TRNN moved to Baltimore in June 2014, with the focus of telling stories about urban America, specifically focusing on the city's issues, including crime, education, and housing that are found throughout the United States. Founder Paul Jay was ousted from the Real News Network in June, 2019. Communications executive John Duda became the organization's executive director in June 2020.

In 2022, Dharna Noor used to lead the climate team at TRNN.

Maximillian Alvarez became Editor-in-Chief. He was formerly a temporary warehouse worker, an experience which he says impacts whose stories he covers and how.

== Funding ==
In January 2007, Paul Jay told the Daily Kos that TRNN did not accept funding from advertising, governments, or corporations. In December 2018, Baltimore Magazine quoted Jay as saying the budget was $3.3 million which accrued from large and small donations from viewers and foundations, as well as a for-profit segment.

== Content ==
As of 2019, TRNN produced five-to-seven minute news reports available online or video on demand.

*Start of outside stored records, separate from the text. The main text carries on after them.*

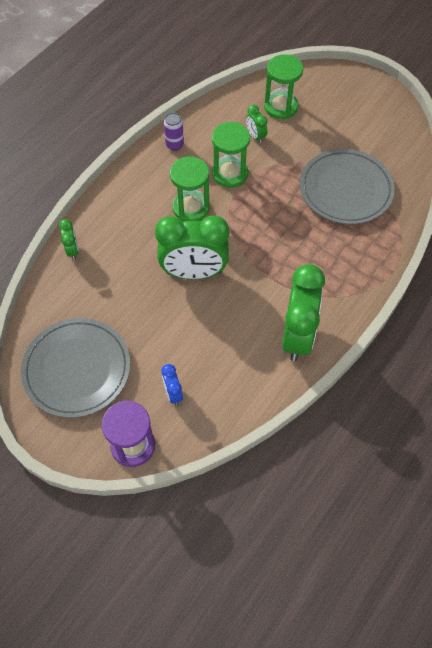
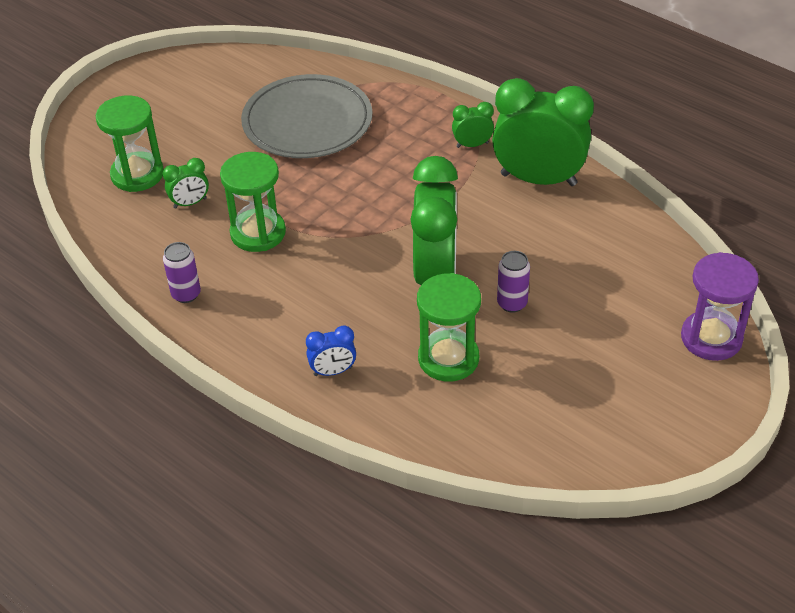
camera: 85 degrees left, 15 degrees down
grey plate [21,318,130,418] -> none
green clock [59,219,79,260] -> green clock moved to [452,102,494,148]
blue clock [161,364,183,405] -> blue clock moved to [306,326,356,376]
green hourglass [170,156,210,221] -> green hourglass moved to [417,273,481,381]
none -> purple can [497,251,530,313]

In 2016, former Black Panther Marshall "Eddie" Conway became the host and producer of "Rattling the Bars," a weekly investigative program about prison systems in the US and abroad.

TRNN's Police Accountability Report was led by investigative reporters Taya Graham and Stephen Janis. They were some of the first journalists to cover the story of Anton Black, a 19 year old who died after being pinned to the ground by police in rural Maryland.

Independent journalist Michael Fox's podcast "Brazil on Fire" is a joint project of The Real News Network and NACLA.